* **Instructions for the task**
Reproduce the lines in the rows below, starting with the line that contains "state / province: Maryland" and going on through the line that contains "name author: (Bureau & Franch.) Franch.", with both of those lines included. Copy only these lines, with every character unchanged.
------------------------
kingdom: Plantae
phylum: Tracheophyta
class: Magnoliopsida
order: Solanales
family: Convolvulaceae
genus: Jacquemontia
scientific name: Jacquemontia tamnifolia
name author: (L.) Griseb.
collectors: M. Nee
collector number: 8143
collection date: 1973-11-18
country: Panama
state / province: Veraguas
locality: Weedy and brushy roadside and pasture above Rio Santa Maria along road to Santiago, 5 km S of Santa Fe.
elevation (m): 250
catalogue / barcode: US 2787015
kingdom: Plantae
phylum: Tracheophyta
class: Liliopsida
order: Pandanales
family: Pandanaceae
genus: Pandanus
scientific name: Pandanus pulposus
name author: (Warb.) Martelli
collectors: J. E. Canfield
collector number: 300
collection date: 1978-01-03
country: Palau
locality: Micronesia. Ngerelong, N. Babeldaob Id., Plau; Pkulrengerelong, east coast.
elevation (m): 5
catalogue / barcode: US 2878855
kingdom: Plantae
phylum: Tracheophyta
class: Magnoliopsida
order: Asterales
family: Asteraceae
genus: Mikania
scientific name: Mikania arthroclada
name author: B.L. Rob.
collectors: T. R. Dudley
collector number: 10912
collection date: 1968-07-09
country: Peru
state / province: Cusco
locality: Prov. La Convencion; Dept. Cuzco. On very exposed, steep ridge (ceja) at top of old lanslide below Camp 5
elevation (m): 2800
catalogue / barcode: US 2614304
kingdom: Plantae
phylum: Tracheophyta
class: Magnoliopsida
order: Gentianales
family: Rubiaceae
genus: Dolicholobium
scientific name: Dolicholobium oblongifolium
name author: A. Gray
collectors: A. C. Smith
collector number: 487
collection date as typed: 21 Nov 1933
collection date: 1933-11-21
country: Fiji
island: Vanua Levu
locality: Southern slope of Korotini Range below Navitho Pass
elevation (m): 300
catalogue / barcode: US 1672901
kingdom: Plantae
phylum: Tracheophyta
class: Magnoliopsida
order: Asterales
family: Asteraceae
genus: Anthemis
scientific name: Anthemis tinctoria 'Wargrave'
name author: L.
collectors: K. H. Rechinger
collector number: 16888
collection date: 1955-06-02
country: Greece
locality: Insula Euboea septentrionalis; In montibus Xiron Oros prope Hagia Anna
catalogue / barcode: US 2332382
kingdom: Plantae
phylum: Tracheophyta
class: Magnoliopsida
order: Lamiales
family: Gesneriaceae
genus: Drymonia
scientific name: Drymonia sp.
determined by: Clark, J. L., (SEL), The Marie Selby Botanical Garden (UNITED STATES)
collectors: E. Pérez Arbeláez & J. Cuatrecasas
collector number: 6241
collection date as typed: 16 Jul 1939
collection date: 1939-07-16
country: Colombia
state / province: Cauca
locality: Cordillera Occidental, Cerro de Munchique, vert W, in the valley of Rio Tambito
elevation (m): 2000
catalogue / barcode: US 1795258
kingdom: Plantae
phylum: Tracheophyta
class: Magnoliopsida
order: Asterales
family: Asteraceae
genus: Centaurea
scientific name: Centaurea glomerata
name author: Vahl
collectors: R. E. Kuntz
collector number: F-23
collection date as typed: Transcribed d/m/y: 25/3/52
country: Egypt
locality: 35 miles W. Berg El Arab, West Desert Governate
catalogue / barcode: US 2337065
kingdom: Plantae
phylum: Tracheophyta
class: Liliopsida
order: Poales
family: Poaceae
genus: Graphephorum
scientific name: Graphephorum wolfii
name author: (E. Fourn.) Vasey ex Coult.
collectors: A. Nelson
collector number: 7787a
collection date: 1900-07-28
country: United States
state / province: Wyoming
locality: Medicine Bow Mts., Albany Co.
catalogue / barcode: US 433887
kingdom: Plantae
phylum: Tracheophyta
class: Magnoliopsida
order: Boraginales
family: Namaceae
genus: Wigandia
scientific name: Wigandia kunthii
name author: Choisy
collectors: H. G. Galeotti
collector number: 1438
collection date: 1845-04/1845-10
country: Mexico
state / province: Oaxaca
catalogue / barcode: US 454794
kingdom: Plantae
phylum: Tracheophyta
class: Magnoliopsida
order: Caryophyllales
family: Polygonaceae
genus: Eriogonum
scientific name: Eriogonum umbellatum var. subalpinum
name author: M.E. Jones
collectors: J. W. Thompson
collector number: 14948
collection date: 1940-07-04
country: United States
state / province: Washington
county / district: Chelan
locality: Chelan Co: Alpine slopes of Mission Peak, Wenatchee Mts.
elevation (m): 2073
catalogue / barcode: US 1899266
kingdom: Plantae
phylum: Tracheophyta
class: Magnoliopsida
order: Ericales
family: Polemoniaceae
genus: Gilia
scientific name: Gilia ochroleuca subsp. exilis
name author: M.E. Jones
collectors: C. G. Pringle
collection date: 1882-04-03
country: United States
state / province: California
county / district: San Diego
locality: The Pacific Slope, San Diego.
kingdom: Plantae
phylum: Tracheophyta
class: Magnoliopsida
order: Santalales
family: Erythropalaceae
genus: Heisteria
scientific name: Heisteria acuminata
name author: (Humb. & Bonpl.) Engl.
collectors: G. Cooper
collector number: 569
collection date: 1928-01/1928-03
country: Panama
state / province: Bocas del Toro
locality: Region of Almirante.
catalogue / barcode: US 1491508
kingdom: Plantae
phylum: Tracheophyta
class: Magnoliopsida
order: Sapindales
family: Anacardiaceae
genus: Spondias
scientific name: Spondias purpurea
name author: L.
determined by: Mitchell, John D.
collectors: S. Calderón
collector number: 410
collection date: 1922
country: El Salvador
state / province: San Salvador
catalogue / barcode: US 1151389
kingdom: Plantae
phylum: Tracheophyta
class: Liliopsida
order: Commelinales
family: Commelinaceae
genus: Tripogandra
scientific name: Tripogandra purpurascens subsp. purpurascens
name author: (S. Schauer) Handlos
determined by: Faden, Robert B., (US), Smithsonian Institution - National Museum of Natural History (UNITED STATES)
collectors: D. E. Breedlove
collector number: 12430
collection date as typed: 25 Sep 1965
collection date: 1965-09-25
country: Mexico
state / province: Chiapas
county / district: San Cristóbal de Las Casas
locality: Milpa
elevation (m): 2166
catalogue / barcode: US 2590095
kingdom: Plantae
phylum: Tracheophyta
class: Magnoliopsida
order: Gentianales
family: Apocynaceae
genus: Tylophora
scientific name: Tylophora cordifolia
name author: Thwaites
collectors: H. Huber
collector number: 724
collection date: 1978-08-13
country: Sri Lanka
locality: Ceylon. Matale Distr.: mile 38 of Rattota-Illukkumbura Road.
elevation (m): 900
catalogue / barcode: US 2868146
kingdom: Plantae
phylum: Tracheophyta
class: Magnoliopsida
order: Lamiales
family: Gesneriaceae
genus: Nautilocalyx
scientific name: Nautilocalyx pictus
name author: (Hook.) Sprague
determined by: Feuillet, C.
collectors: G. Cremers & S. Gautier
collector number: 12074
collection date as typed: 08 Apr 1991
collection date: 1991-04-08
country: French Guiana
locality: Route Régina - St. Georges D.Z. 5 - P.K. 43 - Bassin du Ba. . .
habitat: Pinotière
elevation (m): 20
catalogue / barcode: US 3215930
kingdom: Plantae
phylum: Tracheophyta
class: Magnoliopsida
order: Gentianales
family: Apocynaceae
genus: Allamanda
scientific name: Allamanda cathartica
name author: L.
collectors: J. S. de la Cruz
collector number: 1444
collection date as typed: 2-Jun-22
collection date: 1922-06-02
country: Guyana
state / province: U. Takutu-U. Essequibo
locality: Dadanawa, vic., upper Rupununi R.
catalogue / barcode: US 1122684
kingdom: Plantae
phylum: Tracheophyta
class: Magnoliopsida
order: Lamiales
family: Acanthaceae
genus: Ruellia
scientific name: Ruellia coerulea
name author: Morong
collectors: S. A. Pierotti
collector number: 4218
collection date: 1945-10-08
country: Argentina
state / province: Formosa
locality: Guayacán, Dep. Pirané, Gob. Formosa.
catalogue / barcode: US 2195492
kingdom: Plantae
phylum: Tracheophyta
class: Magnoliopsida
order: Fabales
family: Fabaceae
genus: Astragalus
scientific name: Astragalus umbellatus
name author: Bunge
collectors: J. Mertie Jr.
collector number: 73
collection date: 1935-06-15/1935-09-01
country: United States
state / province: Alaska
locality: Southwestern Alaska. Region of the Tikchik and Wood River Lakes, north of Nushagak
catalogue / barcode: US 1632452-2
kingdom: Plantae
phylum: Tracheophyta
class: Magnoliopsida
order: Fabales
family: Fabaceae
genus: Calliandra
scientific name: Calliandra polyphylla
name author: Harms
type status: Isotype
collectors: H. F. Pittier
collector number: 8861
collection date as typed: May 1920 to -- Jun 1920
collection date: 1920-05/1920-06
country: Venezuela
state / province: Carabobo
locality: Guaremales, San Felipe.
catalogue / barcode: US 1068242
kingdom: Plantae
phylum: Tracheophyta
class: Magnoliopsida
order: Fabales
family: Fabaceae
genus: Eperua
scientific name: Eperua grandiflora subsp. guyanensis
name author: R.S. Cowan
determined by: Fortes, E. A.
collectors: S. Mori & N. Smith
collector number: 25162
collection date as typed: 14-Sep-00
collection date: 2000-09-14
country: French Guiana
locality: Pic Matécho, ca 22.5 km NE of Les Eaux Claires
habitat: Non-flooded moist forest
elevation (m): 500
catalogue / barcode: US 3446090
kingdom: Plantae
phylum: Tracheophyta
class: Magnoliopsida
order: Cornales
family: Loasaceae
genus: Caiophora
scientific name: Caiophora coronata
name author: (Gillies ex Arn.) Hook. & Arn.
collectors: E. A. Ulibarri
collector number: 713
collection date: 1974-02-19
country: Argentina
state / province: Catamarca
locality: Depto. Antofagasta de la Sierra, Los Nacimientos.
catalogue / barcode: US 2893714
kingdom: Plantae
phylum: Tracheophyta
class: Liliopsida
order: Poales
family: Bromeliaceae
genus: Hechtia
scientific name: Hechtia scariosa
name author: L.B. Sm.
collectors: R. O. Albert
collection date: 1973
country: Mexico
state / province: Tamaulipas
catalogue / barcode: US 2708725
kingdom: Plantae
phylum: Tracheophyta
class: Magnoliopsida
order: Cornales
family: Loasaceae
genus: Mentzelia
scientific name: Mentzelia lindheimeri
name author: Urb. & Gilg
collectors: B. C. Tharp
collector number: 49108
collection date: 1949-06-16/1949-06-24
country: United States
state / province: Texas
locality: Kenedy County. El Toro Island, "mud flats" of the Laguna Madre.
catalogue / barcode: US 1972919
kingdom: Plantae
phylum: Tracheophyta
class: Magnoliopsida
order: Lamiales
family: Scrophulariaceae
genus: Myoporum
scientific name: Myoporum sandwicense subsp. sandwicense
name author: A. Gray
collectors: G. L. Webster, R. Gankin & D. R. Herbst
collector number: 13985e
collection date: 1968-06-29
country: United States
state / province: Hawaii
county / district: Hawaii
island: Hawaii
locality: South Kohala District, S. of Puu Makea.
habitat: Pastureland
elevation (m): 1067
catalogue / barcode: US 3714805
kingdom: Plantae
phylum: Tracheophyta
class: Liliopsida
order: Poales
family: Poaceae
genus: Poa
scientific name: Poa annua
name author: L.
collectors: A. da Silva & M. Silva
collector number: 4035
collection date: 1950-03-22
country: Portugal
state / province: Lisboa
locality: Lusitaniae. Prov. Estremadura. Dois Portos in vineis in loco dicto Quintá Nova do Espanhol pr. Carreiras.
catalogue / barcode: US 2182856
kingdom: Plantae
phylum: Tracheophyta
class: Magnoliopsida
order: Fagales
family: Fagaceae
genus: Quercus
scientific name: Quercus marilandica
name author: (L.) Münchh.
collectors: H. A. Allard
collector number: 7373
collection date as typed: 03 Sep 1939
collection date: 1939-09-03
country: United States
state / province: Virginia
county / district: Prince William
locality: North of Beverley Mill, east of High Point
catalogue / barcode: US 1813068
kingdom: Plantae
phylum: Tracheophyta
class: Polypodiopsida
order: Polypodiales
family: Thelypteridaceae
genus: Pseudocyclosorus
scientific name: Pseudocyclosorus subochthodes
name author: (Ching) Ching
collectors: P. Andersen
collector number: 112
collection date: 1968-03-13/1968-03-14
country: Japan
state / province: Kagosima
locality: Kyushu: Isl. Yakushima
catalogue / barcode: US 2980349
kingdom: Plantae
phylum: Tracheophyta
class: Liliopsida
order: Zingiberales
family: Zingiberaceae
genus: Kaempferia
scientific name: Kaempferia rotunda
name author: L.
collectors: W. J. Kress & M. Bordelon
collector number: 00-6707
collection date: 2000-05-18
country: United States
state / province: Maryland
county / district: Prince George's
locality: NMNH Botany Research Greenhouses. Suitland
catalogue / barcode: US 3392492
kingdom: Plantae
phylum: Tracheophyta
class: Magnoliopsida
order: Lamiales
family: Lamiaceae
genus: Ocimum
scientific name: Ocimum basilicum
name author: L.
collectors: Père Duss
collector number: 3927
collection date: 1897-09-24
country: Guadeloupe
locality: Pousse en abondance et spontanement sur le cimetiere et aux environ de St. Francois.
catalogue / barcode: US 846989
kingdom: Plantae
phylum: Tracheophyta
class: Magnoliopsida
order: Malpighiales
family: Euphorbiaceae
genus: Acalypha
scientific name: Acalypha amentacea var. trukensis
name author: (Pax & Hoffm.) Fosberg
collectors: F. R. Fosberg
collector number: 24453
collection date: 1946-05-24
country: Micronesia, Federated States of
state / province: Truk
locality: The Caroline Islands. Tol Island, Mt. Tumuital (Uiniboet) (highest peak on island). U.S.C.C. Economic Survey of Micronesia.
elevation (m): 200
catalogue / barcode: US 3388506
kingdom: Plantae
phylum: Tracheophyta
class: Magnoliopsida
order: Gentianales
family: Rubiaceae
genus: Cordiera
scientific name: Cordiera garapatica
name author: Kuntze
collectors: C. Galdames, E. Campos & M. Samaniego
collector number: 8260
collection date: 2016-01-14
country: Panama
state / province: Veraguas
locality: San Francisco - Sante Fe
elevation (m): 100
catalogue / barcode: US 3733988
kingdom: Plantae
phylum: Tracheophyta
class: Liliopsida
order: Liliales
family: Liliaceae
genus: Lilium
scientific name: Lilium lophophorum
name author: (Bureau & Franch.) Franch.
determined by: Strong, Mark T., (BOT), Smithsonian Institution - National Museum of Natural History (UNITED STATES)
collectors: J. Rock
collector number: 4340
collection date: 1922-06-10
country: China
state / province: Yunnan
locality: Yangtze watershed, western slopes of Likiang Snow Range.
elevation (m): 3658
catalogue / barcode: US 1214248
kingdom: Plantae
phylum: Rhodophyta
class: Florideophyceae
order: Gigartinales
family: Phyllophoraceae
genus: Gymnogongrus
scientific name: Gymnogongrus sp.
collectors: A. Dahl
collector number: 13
------------------------
* **Full answer**
state / province: Maryland
county / district: Prince George's
locality: NMNH Botany Research Greenhouses. Suitland
catalogue / barcode: US 3392492
kingdom: Plantae
phylum: Tracheophyta
class: Magnoliopsida
order: Lamiales
family: Lamiaceae
genus: Ocimum
scientific name: Ocimum basilicum
name author: L.
collectors: Père Duss
collector number: 3927
collection date: 1897-09-24
country: Guadeloupe
locality: Pousse en abondance et spontanement sur le cimetiere et aux environ de St. Francois.
catalogue / barcode: US 846989
kingdom: Plantae
phylum: Tracheophyta
class: Magnoliopsida
order: Malpighiales
family: Euphorbiaceae
genus: Acalypha
scientific name: Acalypha amentacea var. trukensis
name author: (Pax & Hoffm.) Fosberg
collectors: F. R. Fosberg
collector number: 24453
collection date: 1946-05-24
country: Micronesia, Federated States of
state / province: Truk
locality: The Caroline Islands. Tol Island, Mt. Tumuital (Uiniboet) (highest peak on island). U.S.C.C. Economic Survey of Micronesia.
elevation (m): 200
catalogue / barcode: US 3388506
kingdom: Plantae
phylum: Tracheophyta
class: Magnoliopsida
order: Gentianales
family: Rubiaceae
genus: Cordiera
scientific name: Cordiera garapatica
name author: Kuntze
collectors: C. Galdames, E. Campos & M. Samaniego
collector number: 8260
collection date: 2016-01-14
country: Panama
state / province: Veraguas
locality: San Francisco - Sante Fe
elevation (m): 100
catalogue / barcode: US 3733988
kingdom: Plantae
phylum: Tracheophyta
class: Liliopsida
order: Liliales
family: Liliaceae
genus: Lilium
scientific name: Lilium lophophorum
name author: (Bureau & Franch.) Franch.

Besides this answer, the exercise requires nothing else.